Chinese find shipwreck laden with Ming porcelain
BEIJING (Reuters) - Chinese archaeologists have found an ancient sunken ship in the South China Sea laden with Ming Dynasty porcelain, the Xinhua news agency said on Wednesday.
Divers used satellite navigation equipment to find the vessel, dubbed South China Sea II, which is about 17 to 18 meters (yards) long and lying at a depth of 20 meters.
"A preliminary study of the sunken ship shows it may have sunk 400 years ago after striking a reef," archaeologist Dr Wei Jun was quoted as saying.

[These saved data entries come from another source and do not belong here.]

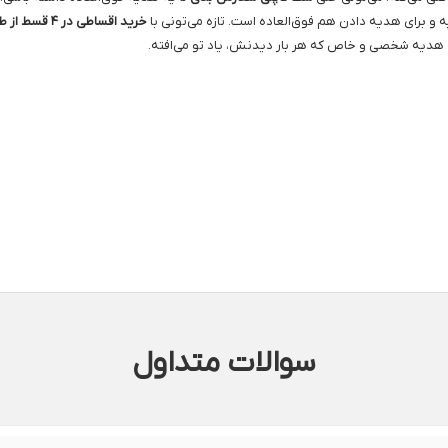
 برای هدیه دادن هم فوق‌العاده است. تازه می‌تونی با
خرید اقساطی در ۴ قسط از طریق اسنپ پی
هدیه شخصی و خاص که هر بار دیدنش، یاد تو می‌افته.
سوالات متداول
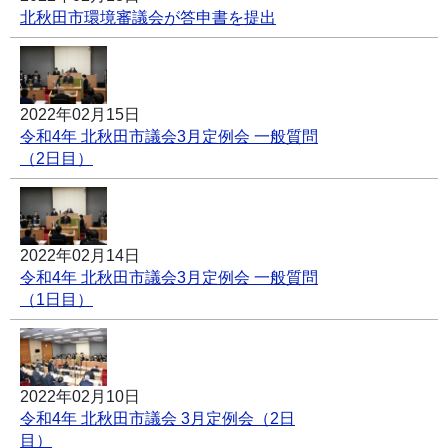
北秋田市環境審議会が答申書を提出
2022年02月15日
令和4年 北秋田市議会3月定例会 一般質問
（2日目）
2022年02月14日
令和4年 北秋田市議会3月定例会 一般質問
（1日目）
2022年02月10日
令和4年 北秋田市議会 3月定例会（2日
目）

The ship came to light when local police got wind of illegal salvage operations going on off the coast of Guangdong province.
"On May 25, police learnt that some fishermen had been recovering ancient porcelain objects from the sea," Xinhua said.
Police confiscated 21 pieces of porcelain from a fishing boat whose owner claimed that divers he had hired for deep-sea fishing had recovered the porcelain by accident.
On May 26, another 117 pieces of porcelain were confiscated from two fishing boats carrying out illegal salvage work.
"Police stepped up monitoring of the area and warned local people not to loot the cultural relics. On June 1, two local residents handed over 124 porcelain items to police."
The sunken ship was found just a few days after China began salvage operations at another wreck site dating back to the days of the Song emperors, who ruled between AD 960 and 1279.
South China Sea I, discovered in 1987, was the first ancient vessel discovered in the area along the "Marine Silk Road" linking imperial China with the West.
"The discovery of South China Sea II will provide more evidence about the Marine Silk Road, and help with the study of Chinese seafaring, shipbuilding and ceramics making," Wei said.
Foreign smugglers were using advanced technology to steal China's seabed treasures, mostly porcelain from ancient shipwrecks, the China Daily said in April. Many relics were being shipped to the United States and other antique markets.
Art collectors and dealers have been pursuing China's seabed heritage in earnest since early 2005, when about 15,000 pieces, mainly blue-and-white porcelain about 300 years old, were found in a shipwreck off the southeastern province of Fujian.